Rumpf bleibt dabei: „Auf jeden Fall können die Zahlen im Krankenhaus nicht durch regionale Unterschiede erklärt werden“, sagt er.

Alkoholkonsum und regionale Unterschiede

Gleichzeitig schließe er regionale Unterschiede auch nicht aus: „Innerhalb Deutschlands wird unterschiedlich viel getrunken. Zum Beispiel stärker im städtischen Raum. Es gibt es zum Teil einen Trend zu höherem Konsum in südlichen Bundesländern, dieser Trend ist aber nicht einheitlich.“

Das Gerücht, je nördlicher man kommt – gerade in Skandinavien – würden die Menschen wegen der ständigen Dunkelheit öfter zur Flasche greifen, widerlegt er.

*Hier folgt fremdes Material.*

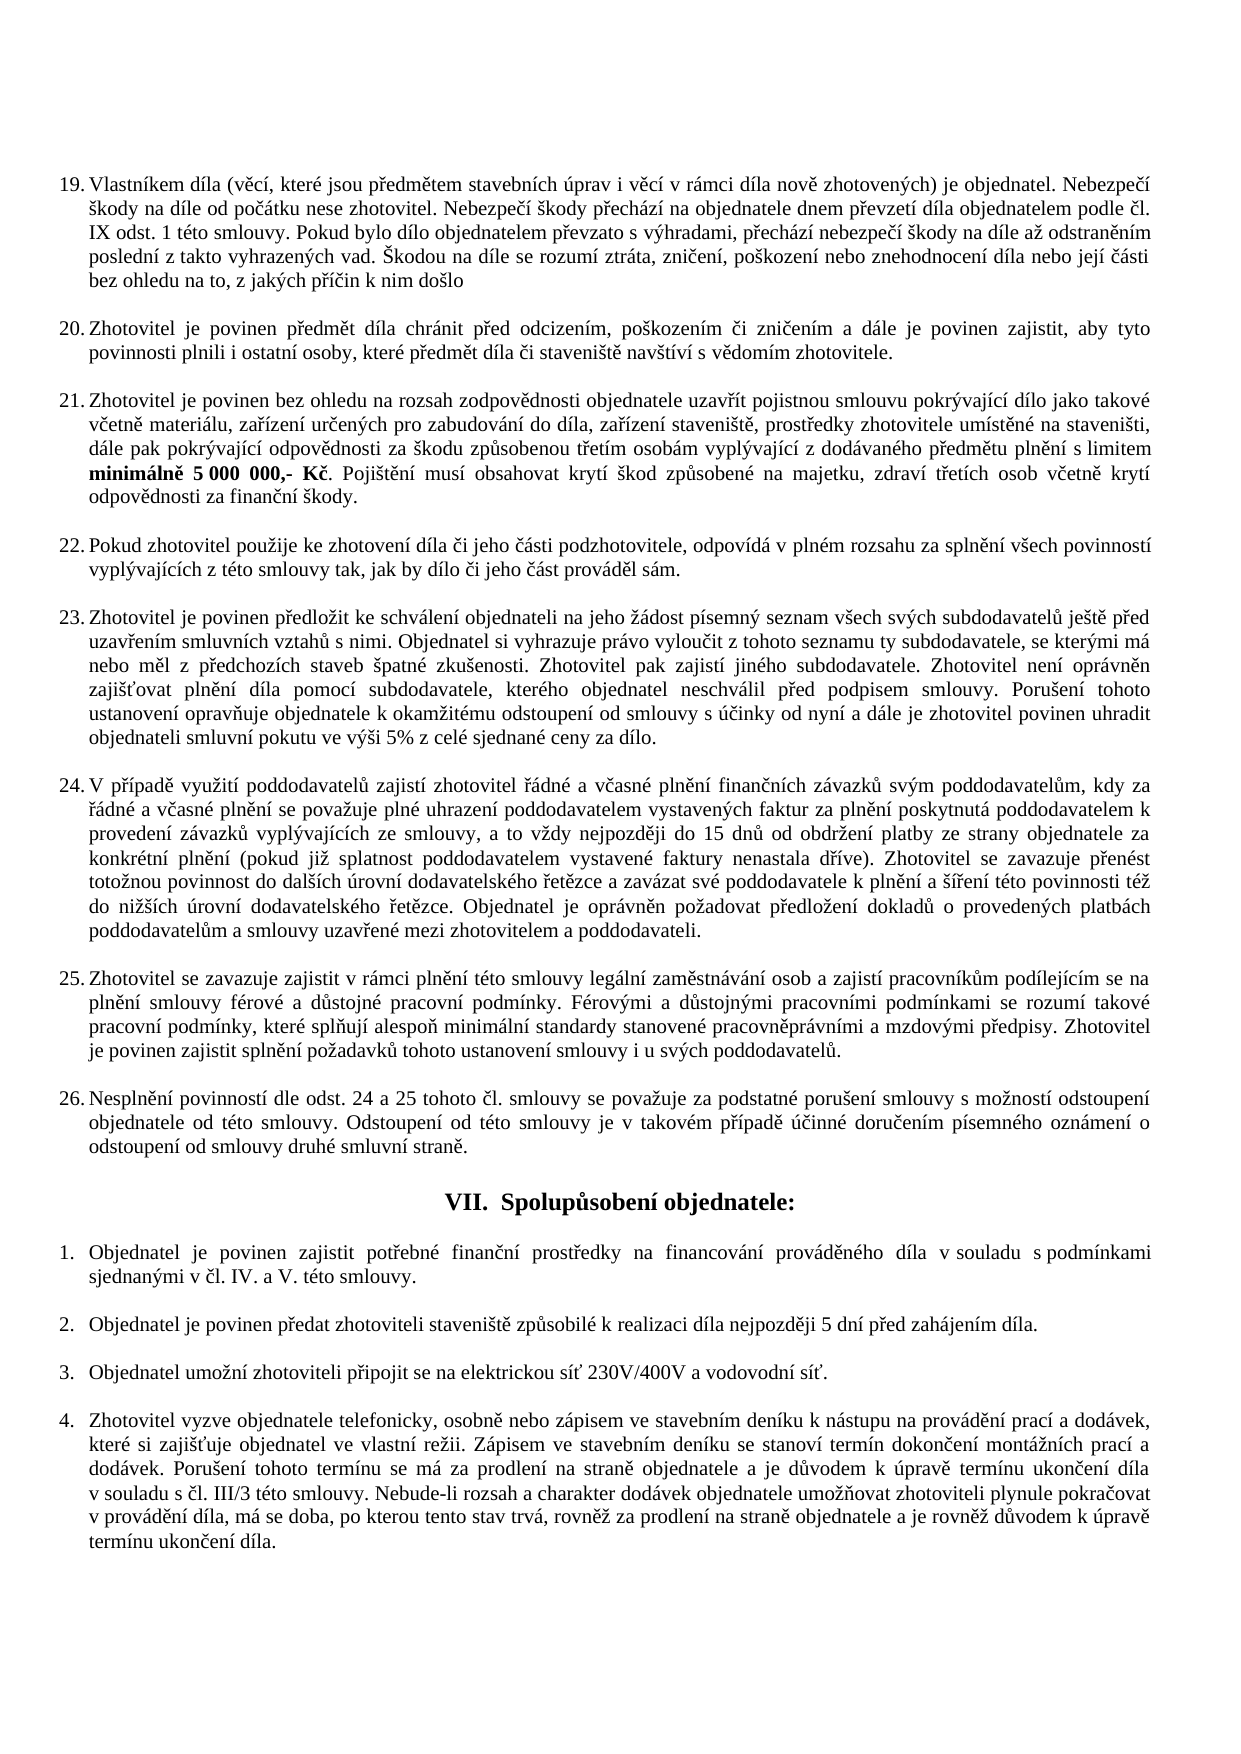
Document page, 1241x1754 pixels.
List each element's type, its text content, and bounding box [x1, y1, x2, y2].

Deutschland ist ein Hochkonsumland

Und auch wenn die hohen Zahlen in Schleswig-Holstein auf ein gutes Diagnoseverhalten hinweisen: „Grundsätzlich gilt: Deutschland ist trotzdem ein Hochkonsumland“, sagt Malchow. So würden mehr als 10 Liter reinen Alkohols pro Kopf und Jahr getrunken.